EXERCISE PASSAGE ->
= Beginning of Section =

Variants in SPTBN1 are responsible for a specific neurodevelopmental disorder, according to researchers from the Mayo Clinic. They say their study, published in Nature Genetics, is a first step in finding a potential therapeutic strategy for this disorder, and it increases the number of genes known to be associated with conditions that affect how the brain functions.
SPTBN1 encodes βII-spectrin, which “forms micrometer-scale networks associated with plasma membranes” the researchers write. “Mice deficient in neuronal βII-spectrin have defects in cortical organization, developmental delay and behavioral deficiencies.” These phenotypes, they say, suggest, “that individuals carrying heterozygous SPTBN1 variants may also show measurable compromise of neural development and function.”
“The gene can now be included in genetic testing for people suspected of having a neurodevelopmental disorder, which may end the diagnostic odyssey these people and their families have endured,” says Margot Cousin, PhD, a translational genomics researcher in Mayo Clinic’s Center for Individualized Medicine and the study’s lead author.
For the global study, a collaboration with The University of North Carolina at Chapel Hill, researchers investigated disease-causing variants of the SPTBN1 gene in 29 people with clinical neurodevelopmental symptoms, including language and motor delays, intellectual disability, autistic features, seizures, behavioral and movement abnormalities, and variable dysmorphic facial features. Overall, the team identified 28 unique variants.

= End of Section =

DATA FOR ANALYSIS ->
= Beginning of Section =

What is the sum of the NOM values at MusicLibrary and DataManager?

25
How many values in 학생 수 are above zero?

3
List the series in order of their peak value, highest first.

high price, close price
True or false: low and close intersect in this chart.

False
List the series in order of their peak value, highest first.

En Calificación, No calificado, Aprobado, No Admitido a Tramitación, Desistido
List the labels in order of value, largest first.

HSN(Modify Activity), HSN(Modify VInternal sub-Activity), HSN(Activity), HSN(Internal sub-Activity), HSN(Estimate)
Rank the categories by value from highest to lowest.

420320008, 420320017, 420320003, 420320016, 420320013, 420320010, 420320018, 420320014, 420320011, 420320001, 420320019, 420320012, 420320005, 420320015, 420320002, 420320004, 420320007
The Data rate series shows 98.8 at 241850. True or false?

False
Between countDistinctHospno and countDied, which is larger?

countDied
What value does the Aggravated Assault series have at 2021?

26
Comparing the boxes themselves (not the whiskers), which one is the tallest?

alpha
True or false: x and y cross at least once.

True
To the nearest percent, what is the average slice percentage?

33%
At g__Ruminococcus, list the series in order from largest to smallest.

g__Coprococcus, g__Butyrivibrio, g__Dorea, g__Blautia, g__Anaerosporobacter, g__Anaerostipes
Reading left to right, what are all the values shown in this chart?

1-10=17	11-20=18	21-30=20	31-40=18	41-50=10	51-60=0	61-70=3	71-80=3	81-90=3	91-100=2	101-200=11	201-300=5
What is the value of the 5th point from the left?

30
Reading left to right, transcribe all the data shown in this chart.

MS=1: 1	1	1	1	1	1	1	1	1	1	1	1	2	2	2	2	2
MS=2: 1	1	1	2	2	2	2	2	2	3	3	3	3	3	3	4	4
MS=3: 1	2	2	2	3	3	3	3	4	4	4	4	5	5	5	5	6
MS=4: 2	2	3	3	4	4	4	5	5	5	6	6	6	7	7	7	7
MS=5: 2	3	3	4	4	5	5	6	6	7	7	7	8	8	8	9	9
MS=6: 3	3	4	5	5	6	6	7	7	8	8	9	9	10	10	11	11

= End of Section =

WORK INSTRUCTIONS ->
[A] According to the SPTBN1 text, how many unique variants did the team identify?
[B] From the SPTBN1 text, extract word for word the passage from "Variants in SPTBN1" to "the brain functions.".

RESPONSES ->
[A] 28

[B]
Variants in SPTBN1 are responsible for a specific neurodevelopmental disorder, according to researchers from the Mayo Clinic. They say their study, published in Nature Genetics, is a first step in finding a potential therapeutic strategy for this disorder, and it increases the number of genes known to be associated with conditions that affect how the brain functions.